Deneyimlere yer verme
Engelli bireylerin yaşadıkları ayrımcılıkla ilgili haber yaparken haberin öznesi olarak deneyimlerine yer verilmesi, sorunları ve çözüm önerilerini kendilerinin ifade etmeleri için alanlar açılması gerekiyor.
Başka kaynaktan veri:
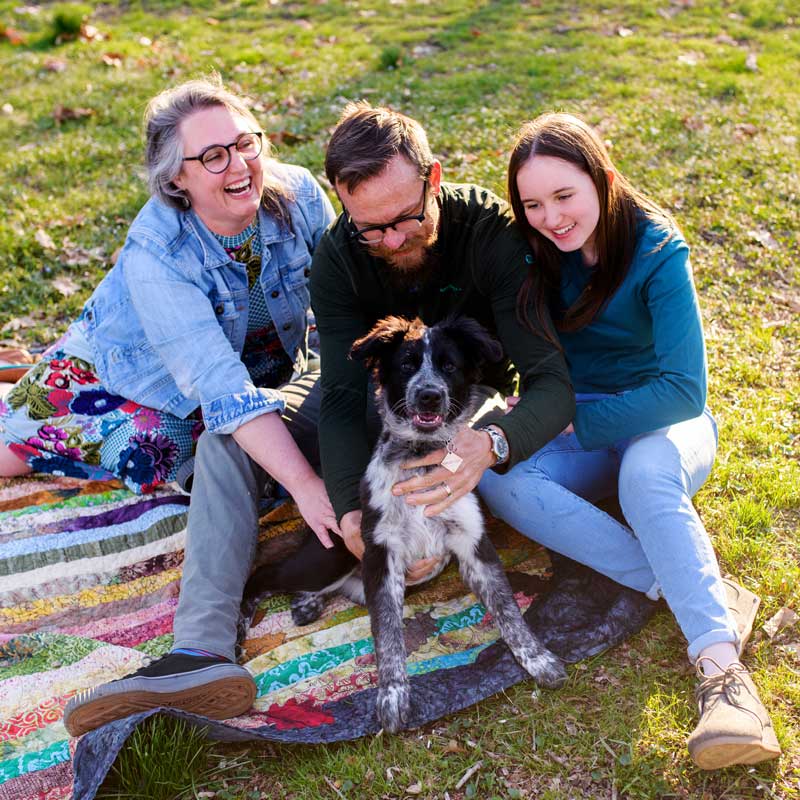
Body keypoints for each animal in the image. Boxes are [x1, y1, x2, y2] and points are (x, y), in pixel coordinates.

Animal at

Tek ve homojen bir grup değil
Farklı engel türüne sahip kişiler ve cinsiyet kimliği, cinsel yönelimi farklı olan engelli bireylerin sorunları ve ihtiyaçları, uğradıkları hak ihlalleri farklı olabilir. Bu kişilerin çoklu ayrımcılığa maruz kaldıkları unutulmamalı. Engelli ve kadın, engelli ve çocuk, engelli ve LGBTİ gibi birbirini kesen konulara öncelik verilmeli.
Medya erişilebilirliği
Medyanın kendisinin de erişilebilir olması lazım. Erişilebilir televizyon kanalları, erişilebilir televizyon haberleri ve medya teknolojilerinin görme ve işitme engelli bireylerin yararlana- bilmesi için uygun hale getirilmesi öncelenmeli.
Öneriler
Rehberin son bölümü engelli bireylere yönelik önyargıları ortadan kaldırmak ve medyada üretilen ayrımcı dilin önüne geçmek için şu önerileri sunuyor:
* Engelli bireylerin yaşadıkları sorunların yapısal nedenlerine odaklanan haberler yapmak
* Engelli bireyleri toplumsal, politik, ekonomik ve sosyal yaşama katılan aktif bireyler olarak resmetmek
* Eşitlik ve hak temelli perspektifle sorunları ele almak/eşitlikçi söylemi geliştirmek
* Medyada engelli bireyleri istihdam etmek.